What you need to do.
With the pictures left out, restate exactly the part below that opens with the line containing "ring pip: (434, 56)" and closes with the line containing "pinky mcp: (265, 483)".

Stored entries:
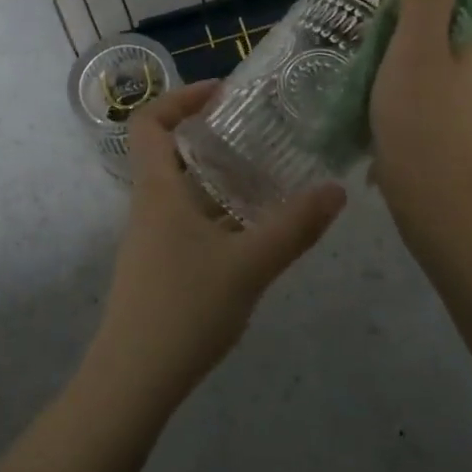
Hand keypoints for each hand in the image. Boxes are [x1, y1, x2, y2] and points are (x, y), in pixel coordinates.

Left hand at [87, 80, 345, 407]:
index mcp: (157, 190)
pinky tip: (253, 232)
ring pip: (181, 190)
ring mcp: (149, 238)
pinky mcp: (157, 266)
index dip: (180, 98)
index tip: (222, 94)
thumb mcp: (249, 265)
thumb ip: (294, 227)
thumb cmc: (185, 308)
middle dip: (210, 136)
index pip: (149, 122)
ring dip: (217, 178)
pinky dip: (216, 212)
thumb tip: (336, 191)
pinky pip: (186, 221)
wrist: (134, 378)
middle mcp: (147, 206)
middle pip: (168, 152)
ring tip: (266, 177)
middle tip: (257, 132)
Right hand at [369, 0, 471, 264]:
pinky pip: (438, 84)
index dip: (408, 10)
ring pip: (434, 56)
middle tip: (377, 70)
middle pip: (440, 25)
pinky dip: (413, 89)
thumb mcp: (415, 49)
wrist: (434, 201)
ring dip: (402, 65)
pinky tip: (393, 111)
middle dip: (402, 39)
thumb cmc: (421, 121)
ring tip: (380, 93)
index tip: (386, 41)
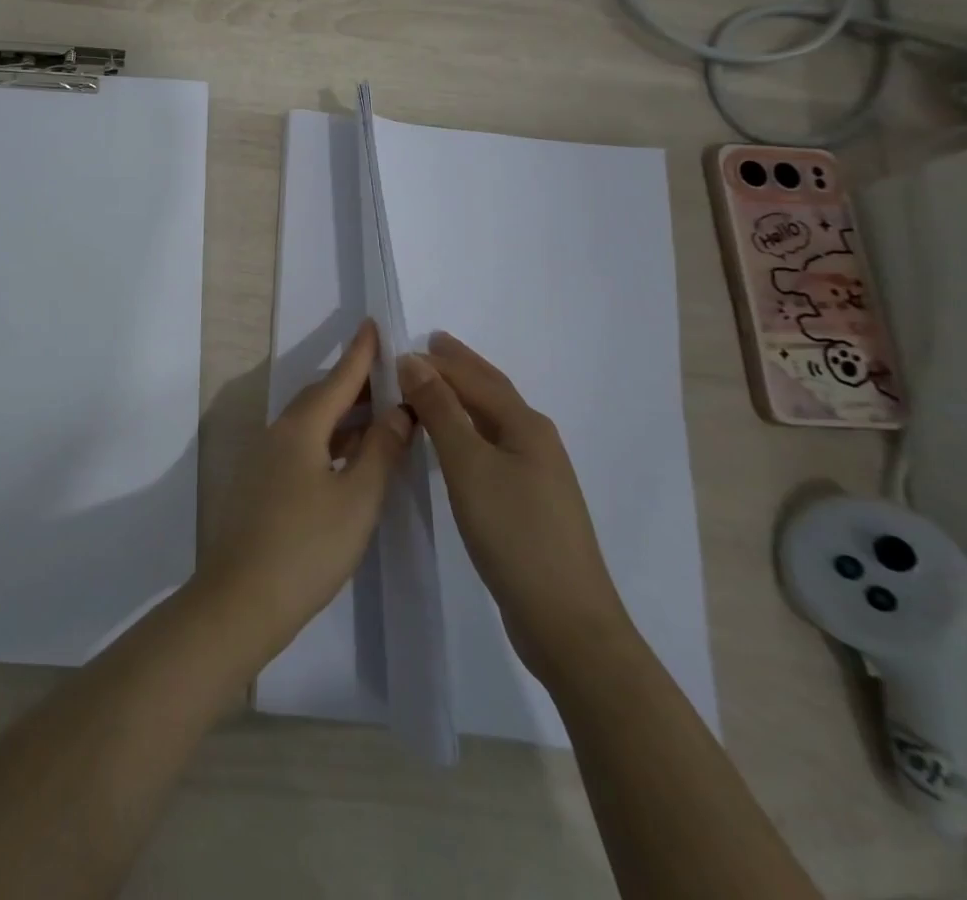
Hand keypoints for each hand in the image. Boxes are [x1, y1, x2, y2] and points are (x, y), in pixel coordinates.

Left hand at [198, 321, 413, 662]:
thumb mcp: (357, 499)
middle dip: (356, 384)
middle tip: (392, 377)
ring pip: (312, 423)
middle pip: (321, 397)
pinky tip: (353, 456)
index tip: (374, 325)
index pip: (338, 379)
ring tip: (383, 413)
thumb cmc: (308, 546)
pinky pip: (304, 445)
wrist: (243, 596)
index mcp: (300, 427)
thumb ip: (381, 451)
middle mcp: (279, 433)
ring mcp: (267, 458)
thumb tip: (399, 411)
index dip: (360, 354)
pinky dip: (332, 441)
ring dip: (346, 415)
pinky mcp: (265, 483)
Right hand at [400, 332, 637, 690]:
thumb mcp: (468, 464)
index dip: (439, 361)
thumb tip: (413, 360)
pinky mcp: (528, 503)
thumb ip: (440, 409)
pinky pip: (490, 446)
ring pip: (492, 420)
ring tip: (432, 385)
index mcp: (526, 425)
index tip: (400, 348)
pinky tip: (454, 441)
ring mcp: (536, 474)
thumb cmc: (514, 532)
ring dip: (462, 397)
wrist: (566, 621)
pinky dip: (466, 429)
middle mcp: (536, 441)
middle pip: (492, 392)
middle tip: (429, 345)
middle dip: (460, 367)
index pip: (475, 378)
--
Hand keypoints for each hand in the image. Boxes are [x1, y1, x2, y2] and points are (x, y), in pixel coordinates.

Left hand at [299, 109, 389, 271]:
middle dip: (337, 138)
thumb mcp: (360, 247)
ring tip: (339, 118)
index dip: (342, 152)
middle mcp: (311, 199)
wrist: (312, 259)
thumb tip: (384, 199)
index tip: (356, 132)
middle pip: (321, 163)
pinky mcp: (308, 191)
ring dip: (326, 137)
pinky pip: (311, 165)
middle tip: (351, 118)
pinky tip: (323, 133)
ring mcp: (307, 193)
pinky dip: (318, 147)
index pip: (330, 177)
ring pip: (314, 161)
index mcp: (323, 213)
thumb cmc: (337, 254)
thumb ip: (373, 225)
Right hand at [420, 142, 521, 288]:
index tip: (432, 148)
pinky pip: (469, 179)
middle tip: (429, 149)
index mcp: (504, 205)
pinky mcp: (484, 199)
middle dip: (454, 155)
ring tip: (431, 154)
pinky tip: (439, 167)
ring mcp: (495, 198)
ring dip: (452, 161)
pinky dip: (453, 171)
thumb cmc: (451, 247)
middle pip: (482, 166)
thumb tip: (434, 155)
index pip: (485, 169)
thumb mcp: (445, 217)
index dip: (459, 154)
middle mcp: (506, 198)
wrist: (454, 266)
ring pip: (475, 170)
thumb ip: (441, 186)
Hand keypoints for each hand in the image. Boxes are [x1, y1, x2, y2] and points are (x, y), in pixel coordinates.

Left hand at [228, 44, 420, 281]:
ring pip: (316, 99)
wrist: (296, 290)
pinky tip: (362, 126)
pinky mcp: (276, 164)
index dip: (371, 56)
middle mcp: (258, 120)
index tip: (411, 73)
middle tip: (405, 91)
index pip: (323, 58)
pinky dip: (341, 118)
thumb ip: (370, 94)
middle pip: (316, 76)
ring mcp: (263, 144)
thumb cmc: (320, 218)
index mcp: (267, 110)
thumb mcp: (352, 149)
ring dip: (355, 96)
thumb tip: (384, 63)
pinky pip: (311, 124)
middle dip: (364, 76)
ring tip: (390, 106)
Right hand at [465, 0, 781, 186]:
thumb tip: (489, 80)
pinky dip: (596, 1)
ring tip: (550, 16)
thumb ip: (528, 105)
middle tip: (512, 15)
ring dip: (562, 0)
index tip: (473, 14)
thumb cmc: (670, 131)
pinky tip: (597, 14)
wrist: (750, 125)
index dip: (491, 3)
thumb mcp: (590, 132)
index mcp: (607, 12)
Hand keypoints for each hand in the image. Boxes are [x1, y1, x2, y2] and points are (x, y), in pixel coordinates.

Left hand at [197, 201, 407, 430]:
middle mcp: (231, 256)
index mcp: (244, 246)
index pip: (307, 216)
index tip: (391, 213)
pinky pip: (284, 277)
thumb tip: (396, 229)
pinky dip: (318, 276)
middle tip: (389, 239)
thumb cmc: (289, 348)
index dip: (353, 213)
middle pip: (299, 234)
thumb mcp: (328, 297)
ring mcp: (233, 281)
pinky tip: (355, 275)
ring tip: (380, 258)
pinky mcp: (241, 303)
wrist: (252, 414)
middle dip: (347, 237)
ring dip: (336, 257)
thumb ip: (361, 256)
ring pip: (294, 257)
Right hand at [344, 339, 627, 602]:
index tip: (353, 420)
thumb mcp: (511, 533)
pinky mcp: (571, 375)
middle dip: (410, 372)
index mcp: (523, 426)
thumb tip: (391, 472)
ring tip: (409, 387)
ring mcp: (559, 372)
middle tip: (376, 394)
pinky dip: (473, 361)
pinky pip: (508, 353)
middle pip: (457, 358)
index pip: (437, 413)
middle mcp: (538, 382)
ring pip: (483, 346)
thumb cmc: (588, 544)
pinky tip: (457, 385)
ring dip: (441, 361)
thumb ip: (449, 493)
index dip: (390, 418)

Response area.
ring pip: (434, 56)
middle tip: (377, 70)
middle pip: (440, 25)
pinky dip: (413, 89)
thumb mcp: (415, 49)
wrist: (434, 201)
ring dip: (402, 65)
pinky tip: (393, 111)
middle dip: (402, 39)
thumb cmc: (421, 121)
ring tip: (380, 93)
index tip: (386, 41)
Hand keypoints for each hand in the image. Boxes are [x1, y1, x2, y2] and points are (x, y), in pixel coordinates.

Left hand at [198, 321, 413, 662]:
thumb mcp: (357, 499)
middle dip: (356, 384)
middle tip: (392, 377)
ring pip: (312, 423)
middle pip: (321, 397)
pinky tip: (353, 456)
index tip: (374, 325)
index pip: (338, 379)
ring tip: (383, 413)
thumb cmc: (308, 546)
pinky pip: (304, 445)
wrist: (243, 596)
index mcp: (300, 427)
thumb ip: (381, 451)
middle mcp: (279, 433)
ring mcp: (267, 458)
thumb tip: (399, 411)
index dip: (360, 354)
pinky dip: (332, 441)
ring dip: (346, 415)
pinky mcp: (265, 483)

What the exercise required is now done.